WORK REQUIRED >>
Below are some records. Return exactly the lines from the one with "oder optischen Veränderungen" to the one with "Datenschutz und die", and nothing else.

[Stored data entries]
□ □ □
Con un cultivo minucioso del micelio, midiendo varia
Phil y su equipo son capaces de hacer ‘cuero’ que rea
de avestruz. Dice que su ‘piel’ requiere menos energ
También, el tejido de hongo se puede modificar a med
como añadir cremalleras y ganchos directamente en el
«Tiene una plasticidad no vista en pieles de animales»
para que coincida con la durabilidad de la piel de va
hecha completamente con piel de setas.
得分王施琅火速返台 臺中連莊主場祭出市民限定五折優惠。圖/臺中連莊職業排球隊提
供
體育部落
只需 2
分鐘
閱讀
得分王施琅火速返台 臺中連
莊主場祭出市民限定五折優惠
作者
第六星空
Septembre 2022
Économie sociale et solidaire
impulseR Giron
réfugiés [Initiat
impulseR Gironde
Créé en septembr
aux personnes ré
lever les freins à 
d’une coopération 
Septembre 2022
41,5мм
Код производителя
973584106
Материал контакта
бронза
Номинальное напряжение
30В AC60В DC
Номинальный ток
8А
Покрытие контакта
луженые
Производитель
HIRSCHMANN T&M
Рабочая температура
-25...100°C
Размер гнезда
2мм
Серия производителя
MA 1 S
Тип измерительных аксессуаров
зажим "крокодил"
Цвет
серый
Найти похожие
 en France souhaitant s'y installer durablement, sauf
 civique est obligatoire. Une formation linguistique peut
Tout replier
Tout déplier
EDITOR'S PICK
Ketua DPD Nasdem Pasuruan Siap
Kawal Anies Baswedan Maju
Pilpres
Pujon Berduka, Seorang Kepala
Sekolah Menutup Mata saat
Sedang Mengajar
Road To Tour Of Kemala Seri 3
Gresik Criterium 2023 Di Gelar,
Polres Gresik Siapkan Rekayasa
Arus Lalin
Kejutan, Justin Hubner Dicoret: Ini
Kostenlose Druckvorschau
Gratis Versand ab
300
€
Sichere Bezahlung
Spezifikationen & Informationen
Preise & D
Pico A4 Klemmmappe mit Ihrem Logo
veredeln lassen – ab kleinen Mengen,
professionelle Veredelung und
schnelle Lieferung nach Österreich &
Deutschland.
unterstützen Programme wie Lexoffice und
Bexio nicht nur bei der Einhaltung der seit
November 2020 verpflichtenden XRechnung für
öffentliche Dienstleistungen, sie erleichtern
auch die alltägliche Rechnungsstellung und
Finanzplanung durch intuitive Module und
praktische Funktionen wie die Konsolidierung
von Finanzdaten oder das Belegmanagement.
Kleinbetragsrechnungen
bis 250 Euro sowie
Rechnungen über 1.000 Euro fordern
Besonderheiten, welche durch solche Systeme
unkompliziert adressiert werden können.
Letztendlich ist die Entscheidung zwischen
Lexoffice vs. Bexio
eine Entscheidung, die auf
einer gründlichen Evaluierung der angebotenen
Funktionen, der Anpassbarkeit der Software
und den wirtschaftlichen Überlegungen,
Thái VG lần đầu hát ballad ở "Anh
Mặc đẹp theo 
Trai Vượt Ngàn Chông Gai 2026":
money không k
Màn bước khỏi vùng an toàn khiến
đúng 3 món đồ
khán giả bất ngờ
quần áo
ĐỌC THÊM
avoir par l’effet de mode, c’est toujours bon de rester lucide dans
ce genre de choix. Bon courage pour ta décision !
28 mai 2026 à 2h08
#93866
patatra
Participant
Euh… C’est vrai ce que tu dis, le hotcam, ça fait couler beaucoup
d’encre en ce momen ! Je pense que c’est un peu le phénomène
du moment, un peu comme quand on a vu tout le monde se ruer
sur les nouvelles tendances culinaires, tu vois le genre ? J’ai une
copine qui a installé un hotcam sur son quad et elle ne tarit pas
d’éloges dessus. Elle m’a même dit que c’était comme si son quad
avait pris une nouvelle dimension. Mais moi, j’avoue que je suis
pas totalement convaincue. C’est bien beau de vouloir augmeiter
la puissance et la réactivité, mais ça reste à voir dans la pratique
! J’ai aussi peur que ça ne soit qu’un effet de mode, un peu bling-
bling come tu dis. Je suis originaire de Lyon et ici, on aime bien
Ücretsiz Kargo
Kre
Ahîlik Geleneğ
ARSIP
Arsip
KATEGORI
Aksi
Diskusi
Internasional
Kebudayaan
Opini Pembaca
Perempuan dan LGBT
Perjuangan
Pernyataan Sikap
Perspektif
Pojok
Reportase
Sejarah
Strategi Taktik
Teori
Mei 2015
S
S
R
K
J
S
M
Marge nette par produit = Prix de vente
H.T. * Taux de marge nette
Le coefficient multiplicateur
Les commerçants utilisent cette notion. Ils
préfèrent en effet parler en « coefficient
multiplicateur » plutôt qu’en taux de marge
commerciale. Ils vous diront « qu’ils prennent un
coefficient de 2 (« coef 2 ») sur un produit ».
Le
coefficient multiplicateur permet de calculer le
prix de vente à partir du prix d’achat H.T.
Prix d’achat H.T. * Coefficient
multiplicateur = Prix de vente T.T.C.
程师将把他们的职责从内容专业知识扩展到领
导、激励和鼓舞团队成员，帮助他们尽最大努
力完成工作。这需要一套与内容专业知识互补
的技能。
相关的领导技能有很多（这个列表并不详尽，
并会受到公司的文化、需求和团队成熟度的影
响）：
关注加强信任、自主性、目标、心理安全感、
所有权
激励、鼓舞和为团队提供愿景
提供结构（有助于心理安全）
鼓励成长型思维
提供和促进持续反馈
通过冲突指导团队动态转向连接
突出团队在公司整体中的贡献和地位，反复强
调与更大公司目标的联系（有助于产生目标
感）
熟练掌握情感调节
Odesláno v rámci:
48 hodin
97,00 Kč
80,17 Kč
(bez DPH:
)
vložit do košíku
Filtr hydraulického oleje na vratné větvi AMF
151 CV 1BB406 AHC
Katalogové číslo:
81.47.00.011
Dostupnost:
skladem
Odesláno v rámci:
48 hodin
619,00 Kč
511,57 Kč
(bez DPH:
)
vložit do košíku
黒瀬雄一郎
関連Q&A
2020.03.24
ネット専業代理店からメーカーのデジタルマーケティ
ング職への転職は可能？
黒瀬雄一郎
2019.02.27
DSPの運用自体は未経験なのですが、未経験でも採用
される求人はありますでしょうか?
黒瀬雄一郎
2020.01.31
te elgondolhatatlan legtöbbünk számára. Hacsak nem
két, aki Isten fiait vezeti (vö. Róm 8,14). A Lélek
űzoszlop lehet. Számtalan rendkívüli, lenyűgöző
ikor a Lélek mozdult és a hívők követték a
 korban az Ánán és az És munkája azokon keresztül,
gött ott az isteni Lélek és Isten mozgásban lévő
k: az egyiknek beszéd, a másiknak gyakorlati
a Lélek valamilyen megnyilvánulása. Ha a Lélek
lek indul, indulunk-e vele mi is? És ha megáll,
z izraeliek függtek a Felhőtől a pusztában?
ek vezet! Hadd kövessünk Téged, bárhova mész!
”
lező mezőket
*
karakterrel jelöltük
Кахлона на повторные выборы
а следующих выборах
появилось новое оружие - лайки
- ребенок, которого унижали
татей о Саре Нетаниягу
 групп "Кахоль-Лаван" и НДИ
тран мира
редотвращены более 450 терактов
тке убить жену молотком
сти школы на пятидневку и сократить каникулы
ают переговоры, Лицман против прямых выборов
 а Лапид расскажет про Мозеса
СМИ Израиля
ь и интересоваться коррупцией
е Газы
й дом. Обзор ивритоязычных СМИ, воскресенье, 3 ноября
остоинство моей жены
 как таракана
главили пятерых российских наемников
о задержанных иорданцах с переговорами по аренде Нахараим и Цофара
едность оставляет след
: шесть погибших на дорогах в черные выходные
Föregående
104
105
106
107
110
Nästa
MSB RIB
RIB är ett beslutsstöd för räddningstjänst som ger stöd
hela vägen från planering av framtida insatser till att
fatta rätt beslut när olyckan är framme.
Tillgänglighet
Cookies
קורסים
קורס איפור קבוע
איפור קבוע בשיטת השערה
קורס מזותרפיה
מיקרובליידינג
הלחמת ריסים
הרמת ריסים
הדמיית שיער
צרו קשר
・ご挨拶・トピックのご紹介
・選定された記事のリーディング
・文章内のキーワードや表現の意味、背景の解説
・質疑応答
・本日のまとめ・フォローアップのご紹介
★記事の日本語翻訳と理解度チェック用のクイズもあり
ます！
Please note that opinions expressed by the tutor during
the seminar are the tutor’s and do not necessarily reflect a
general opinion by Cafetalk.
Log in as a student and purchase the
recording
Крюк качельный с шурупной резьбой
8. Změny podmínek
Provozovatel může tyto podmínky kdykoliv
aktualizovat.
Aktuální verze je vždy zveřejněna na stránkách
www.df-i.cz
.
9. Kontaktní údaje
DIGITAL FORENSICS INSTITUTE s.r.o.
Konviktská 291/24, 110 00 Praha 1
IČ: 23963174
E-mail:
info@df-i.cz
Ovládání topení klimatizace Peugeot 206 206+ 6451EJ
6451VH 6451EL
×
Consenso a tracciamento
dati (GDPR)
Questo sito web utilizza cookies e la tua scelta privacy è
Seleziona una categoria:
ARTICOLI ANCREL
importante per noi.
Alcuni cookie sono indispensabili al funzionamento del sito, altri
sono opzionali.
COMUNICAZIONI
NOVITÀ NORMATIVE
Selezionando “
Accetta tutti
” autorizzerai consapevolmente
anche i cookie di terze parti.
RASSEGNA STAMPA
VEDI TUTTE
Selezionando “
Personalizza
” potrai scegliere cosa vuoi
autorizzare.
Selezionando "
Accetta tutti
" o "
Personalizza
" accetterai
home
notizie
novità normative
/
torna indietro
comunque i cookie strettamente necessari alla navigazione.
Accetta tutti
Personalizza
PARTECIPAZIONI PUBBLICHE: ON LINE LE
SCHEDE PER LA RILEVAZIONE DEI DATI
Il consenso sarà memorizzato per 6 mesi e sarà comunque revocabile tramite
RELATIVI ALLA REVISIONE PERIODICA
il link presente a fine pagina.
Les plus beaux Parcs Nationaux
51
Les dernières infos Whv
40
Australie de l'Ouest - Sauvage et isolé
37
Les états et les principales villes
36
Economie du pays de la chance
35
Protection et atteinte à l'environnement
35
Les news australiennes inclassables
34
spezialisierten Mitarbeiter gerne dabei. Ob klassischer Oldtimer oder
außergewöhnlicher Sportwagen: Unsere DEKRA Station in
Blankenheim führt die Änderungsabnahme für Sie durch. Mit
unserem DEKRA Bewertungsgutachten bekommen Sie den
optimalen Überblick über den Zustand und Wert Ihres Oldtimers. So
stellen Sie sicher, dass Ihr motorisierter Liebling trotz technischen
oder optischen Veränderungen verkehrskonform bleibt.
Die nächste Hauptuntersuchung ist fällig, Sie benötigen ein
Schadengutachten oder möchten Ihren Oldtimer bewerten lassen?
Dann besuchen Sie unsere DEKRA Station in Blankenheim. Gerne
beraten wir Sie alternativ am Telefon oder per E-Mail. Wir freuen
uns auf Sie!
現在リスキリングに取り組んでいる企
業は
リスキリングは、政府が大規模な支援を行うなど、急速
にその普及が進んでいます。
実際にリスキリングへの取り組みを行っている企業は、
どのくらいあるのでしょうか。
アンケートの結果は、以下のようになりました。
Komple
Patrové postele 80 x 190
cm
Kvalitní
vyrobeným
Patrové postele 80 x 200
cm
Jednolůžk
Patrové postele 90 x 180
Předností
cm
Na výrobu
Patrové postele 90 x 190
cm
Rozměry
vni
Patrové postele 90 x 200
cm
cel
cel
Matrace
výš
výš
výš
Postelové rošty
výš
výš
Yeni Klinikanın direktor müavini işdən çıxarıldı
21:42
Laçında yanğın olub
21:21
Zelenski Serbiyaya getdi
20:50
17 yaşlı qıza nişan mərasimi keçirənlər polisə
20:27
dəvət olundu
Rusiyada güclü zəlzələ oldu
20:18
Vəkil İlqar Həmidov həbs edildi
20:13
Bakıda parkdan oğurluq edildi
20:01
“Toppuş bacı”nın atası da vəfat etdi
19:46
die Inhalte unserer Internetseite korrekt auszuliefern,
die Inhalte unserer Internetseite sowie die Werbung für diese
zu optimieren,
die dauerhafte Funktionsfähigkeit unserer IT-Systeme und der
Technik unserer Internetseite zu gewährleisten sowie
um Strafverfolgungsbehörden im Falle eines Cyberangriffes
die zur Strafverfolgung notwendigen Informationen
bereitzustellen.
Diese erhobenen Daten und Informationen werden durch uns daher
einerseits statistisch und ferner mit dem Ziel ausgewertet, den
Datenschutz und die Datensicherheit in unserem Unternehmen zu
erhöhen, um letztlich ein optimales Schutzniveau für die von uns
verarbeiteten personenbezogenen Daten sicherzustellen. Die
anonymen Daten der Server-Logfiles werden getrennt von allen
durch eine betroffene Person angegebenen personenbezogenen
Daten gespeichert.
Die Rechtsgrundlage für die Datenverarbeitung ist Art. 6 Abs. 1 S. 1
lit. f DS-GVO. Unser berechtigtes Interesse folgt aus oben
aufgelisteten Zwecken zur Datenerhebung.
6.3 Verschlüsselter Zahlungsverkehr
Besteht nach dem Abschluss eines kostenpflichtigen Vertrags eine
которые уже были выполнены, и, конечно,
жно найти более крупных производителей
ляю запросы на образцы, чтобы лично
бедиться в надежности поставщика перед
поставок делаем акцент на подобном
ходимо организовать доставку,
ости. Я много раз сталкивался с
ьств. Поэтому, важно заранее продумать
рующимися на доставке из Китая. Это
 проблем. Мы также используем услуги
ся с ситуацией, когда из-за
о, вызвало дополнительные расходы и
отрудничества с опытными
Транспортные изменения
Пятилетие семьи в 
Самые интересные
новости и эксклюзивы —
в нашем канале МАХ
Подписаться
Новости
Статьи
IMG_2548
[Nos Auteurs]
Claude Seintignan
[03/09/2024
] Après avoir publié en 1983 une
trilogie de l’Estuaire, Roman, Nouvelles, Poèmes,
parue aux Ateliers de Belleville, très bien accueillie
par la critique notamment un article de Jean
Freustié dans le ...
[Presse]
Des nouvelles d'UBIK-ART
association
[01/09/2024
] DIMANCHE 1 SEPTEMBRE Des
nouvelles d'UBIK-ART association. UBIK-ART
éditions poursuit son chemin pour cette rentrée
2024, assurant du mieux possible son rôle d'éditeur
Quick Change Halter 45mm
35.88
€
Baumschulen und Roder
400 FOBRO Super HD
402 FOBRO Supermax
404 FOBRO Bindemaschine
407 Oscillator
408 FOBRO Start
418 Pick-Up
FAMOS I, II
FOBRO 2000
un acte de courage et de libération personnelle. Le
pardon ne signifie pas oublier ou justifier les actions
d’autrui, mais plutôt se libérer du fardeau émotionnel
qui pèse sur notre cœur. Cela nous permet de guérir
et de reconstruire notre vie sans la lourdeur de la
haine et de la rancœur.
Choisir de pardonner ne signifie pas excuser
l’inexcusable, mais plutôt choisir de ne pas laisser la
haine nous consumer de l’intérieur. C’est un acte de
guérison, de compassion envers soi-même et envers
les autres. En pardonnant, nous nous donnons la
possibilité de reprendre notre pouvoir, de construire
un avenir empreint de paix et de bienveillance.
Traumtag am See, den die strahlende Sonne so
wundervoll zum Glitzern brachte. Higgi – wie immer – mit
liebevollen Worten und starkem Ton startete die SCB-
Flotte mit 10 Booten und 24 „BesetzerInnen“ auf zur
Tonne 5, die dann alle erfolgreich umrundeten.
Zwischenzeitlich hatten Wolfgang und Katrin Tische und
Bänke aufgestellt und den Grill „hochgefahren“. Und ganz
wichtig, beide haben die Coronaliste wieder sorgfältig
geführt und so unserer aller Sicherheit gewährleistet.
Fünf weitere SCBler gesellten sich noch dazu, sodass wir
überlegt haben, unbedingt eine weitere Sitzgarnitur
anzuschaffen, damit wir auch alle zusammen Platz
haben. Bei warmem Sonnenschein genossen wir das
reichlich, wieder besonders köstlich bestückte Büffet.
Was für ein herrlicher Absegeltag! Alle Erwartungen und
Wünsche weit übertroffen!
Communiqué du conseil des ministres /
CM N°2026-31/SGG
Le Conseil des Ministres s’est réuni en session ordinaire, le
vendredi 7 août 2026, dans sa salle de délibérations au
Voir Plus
□ □ □
ANSWER >>
oder optischen Veränderungen verkehrskonform bleibt.
Die nächste Hauptuntersuchung ist fällig, Sie benötigen ein
Schadengutachten oder möchten Ihren Oldtimer bewerten lassen?
Dann besuchen Sie unsere DEKRA Station in Blankenheim. Gerne
beraten wir Sie alternativ am Telefon oder per E-Mail. Wir freuen
uns auf Sie!
現在リスキリングに取り組んでいる企
業は
リスキリングは、政府が大規模な支援を行うなど、急速
にその普及が進んでいます。
実際にリスキリングへの取り組みを行っている企業は、
どのくらいあるのでしょうか。
アンケートの結果は、以下のようになりました。
Komple
Patrové postele 80 x 190
cm
Kvalitní
vyrobeným
Patrové postele 80 x 200
cm
Jednolůžk
Patrové postele 90 x 180
Předností
cm
Na výrobu
Patrové postele 90 x 190
cm
Rozměry
vni
Patrové postele 90 x 200
cm
cel
cel
Matrace
výš
výš
výš
Postelové rošty
výš
výš
Yeni Klinikanın direktor müavini işdən çıxarıldı
21:42
Laçında yanğın olub
21:21
Zelenski Serbiyaya getdi
20:50
17 yaşlı qıza nişan mərasimi keçirənlər polisə
20:27
dəvət olundu
Rusiyada güclü zəlzələ oldu
20:18
Vəkil İlqar Həmidov həbs edildi
20:13
Bakıda parkdan oğurluq edildi
20:01
“Toppuş bacı”nın atası da vəfat etdi
19:46
die Inhalte unserer Internetseite korrekt auszuliefern,
die Inhalte unserer Internetseite sowie die Werbung für diese
zu optimieren,
die dauerhafte Funktionsfähigkeit unserer IT-Systeme und der
Technik unserer Internetseite zu gewährleisten sowie
um Strafverfolgungsbehörden im Falle eines Cyberangriffes
die zur Strafverfolgung notwendigen Informationen
bereitzustellen.
Diese erhobenen Daten und Informationen werden durch uns daher
einerseits statistisch und ferner mit dem Ziel ausgewertet, den
Datenschutz und die Datensicherheit in unserem Unternehmen zu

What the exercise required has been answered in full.